School of Electronics Engineering, Kyungpook National University, Daegu 702-701, South Korea.
Sci Data. 2017 Apr 25;4:170052. doi: 10.1038/sdata.2017.52.
Chest surface motion is of significant importance as it contains information of respiratory and cardiac systems together with the complex coupling between these two systems. Chest surface motion is not only critical in radiotherapy, but also useful in personalized systems for continuous cardiorespiratory monitoring. In this dataset, a multimodal setup is employed to simultaneously acquire cardiorespiratory signals. These signals include high-density trunk surface motion (from 16 distinct locations) with VICON motion capture system, nasal breathing from a thermal sensor, respiratory effort from a strain belt and electrocardiogram in lead-II configuration. This dataset contains 72 trials recorded from 11 participants with a cumulative duration of approximately 215 min under various conditions such as normal breathing, breath-hold, irregular breathing and post-exercise recovery. The presented dataset is not only useful for evaluating prediction algorithms for radiotherapy applications, but can also be employed for the development of techniques to evaluate the cardio-mechanics and hemodynamic parameters of chest surface motion.

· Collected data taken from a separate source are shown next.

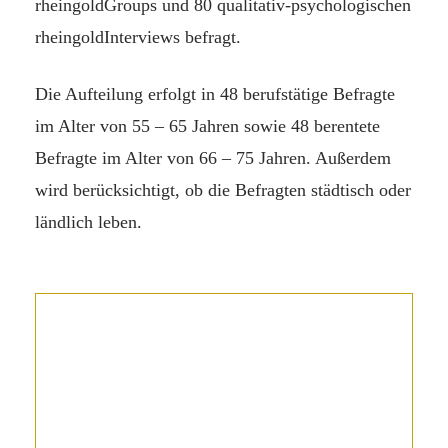
rheingoldGroups und 80 qualitativ-psychologischen
rheingoldInterviews befragt.
Die Aufteilung erfolgt in 48 berufstätige Befragte
im Alter von 55 – 65 Jahren sowie 48 berentete
Befragte im Alter von 66 – 75 Jahren. Außerdem
wird berücksichtigt, ob die Befragten städtisch oder
ländlich leben.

胸部表面运动非常重要,因为它包含了呼吸系统和心血管系统的信息,以及这两个系统之间的复杂耦合。胸部表面运动不仅在放射治疗中至关重要,而且在用于连续心肺监测的个性化系统中也很有用。在这个数据集里,采用了多模态设置来同时获取心肺信号。这些信号包括来自 16 个不同位置的高密度胸部表面运动(使用 VICON 运动捕捉系统)、来自热传感器的鼻呼吸、应变带的呼吸努力以及导联 II 配置的心电图。这个数据集包含了 11 名参与者在不同条件下记录的 72 次试验,累计持续时间约为 215 分钟,这些条件包括正常呼吸、屏气、不规则呼吸和运动后恢复。所提供的数据集不仅可用于评估放射治疗应用的预测算法,还可用于开发技术以评估胸部表面运动的心脏力学和血液动力学参数。